Pozdrawiam serdecznie i czekam niecierpliwie na fotki :0)
Masz jakiś link do tej Twojej przygody z filmowcami, chętnie zobaczę.
Co do wizytówki to w ciągu jednego sezonu założyłam sobie folder pt. wizytówka na laptopie i tam wrzucałam zdjęcia, które chciałam pokazać. Oczywiście nie wszystkie wykorzystałam, ale miałam przegląd całego sezonu w jednym folderze. Nie musiałam szukać, zimą zabrałam się za wizytówkę.

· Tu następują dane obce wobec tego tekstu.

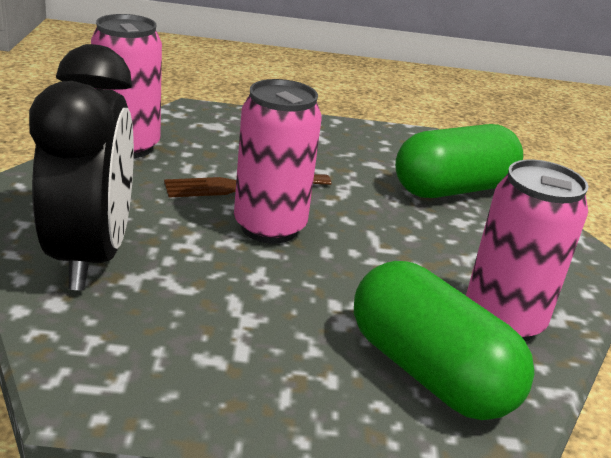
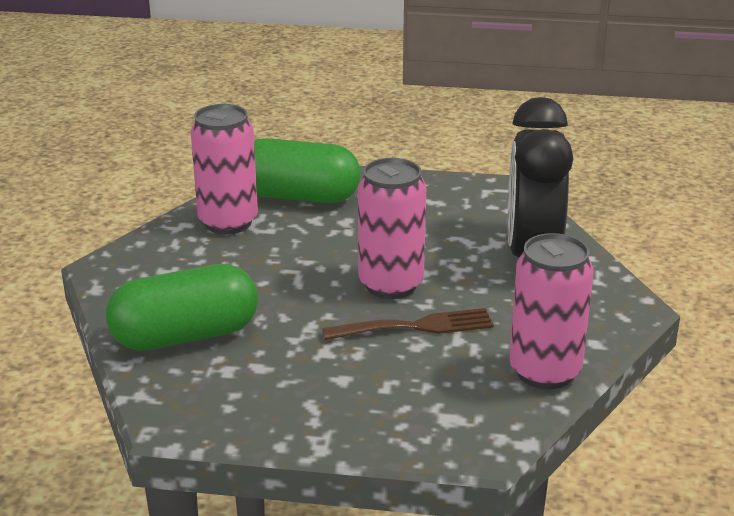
camera: 170 degrees left, 0 degrees up
(429, 372) = (298, 196): green capsule -> green capsule turned 45 degrees counterclockwise

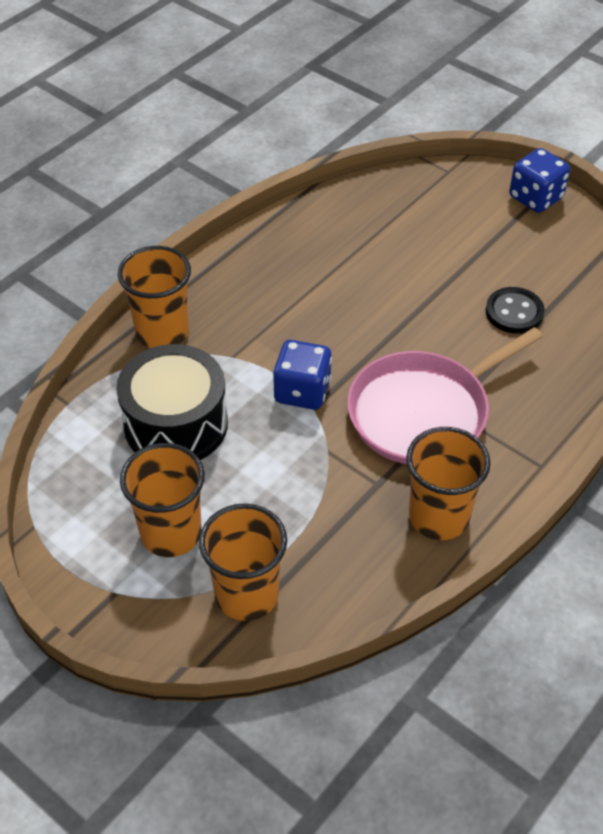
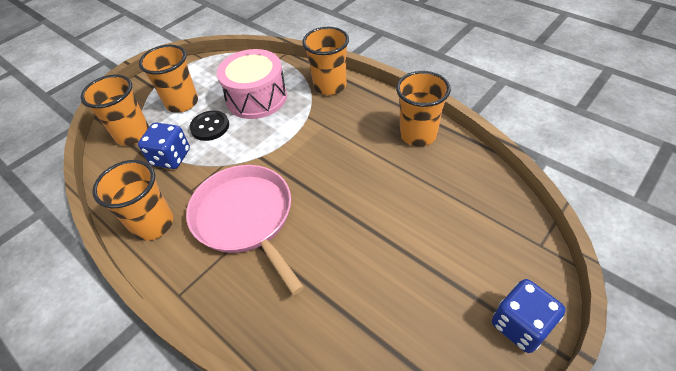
camera: 95 degrees right, 0 degrees up
(176, 424) = (257, 98): black drum -> pink drum
(282, 244) = (418, 134): none -> orange cup
(302, 391) = (274, 151): blue dice -> blue dice (171, 157)
(514, 312) = (349, 289): black button -> black button (210, 127)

Dużą zmianę mój ogród przeszedł tu na Ogrodowisku, tyle, że nie umiałam zachęcić do pomagania mi przy urządzaniu tego mojego kawałka na ziemi. Zaczęłam kombinować no i wyszło takie "coś". Ja tam lubię to moje "Coś" od małej dziewczynki zawsze lubiłam kwiatki i miałam swój malutki ogródeczek.

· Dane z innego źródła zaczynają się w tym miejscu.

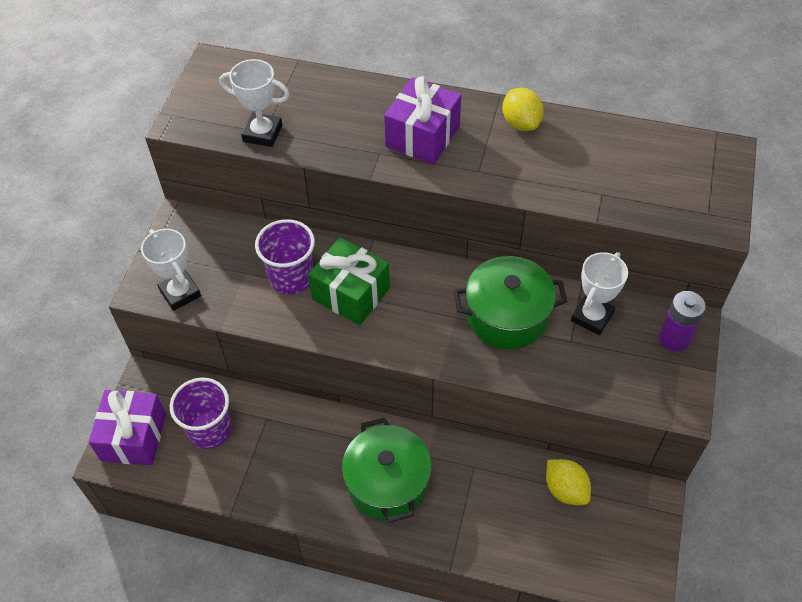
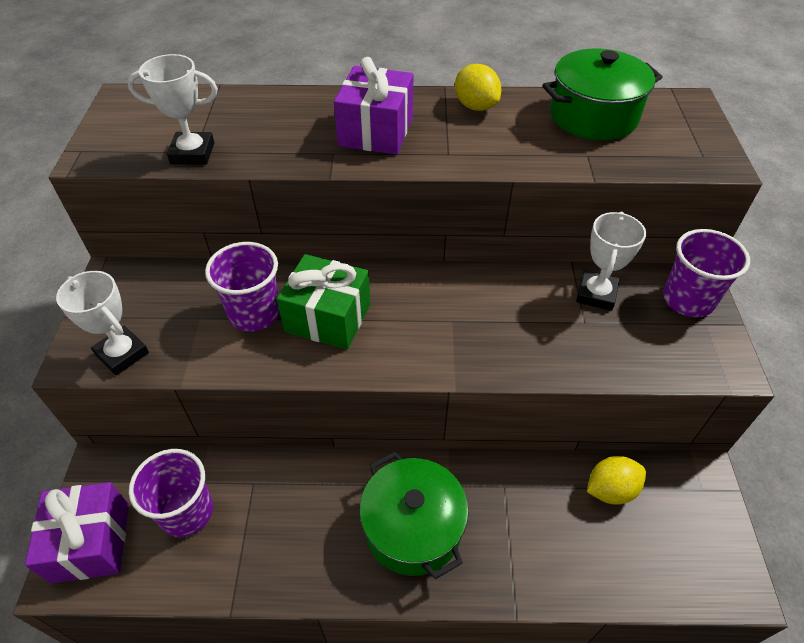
camera: 15 degrees left, 5 degrees down
(507, 316) = (507, 309): green pot -> green pot (593, 116)
(565, 489) = (610, 489): yellow lemon -> yellow lemon turned 60 degrees counterclockwise
(674, 338) = (688, 300): purple battery -> purple cup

Na tej mapie nie wszyscy zaznaczają swoje ogrody, czasem dla bezpieczeństwa lepiej nie pokazywać całemu światu gdzie się mieszka. Na zdjęciach często widać dom, jego otoczenie, nie wiadomo kto może to zobaczyć i do jakiego celu użyć.

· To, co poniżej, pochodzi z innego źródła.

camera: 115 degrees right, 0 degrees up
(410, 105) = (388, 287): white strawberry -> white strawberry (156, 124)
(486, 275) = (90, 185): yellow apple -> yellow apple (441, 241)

Pozdrawiam właścicielkę cudownego balkonu.
Dorotko, gratulacje ....trzymam kciuki by pięknie wyszło.
Zastrzeliłaś mnie tymi liliami, zdradzę Ci , u mnie nie ma żadnej....hmmmm nie wiem czemu.
Róże które kupiłaś obłędne... ciekawe gdzie je posadzisz.
Mam tyle lilii, że może i do Ciebie wiatr zapach poniesie. Nie da się przesłać zapachu, ale kiedyś Anetka z Wichrowego wzgórza po wizycie u mnie napisała, że pachnie u mnie w ogrodzie jak w najlepszej francuskiej perfumerii. U mnie obecnie lilakowy szał, mam chyba 21 kęp lilaków rozmieszczonych wokół ogrodzenia. Niektóre już zaczynają pachnieć, a jeszcze nie rozkwitły do końca. Zauważyłam, że białe mają w tym roku mniejsze kwiatostany. Pewnie przez tą suszę, ale od wczoraj mam delikatny deszczyk. Co do Rok w ogrodzie mam dużo obaw, przez tego korona wirusa.
Dziękuję przyda się trzymanie kciuków. Nie masz lilii? jak to? Ja miałam jeszcze dokupić 20 białych do donic, ale nie jeżdżę na rynek więc zakupu nie ma.
Dla róż niestety nie znalazłam miejsca, muszą czekać w donicach do jesieni. Przesadzę je w większe donice.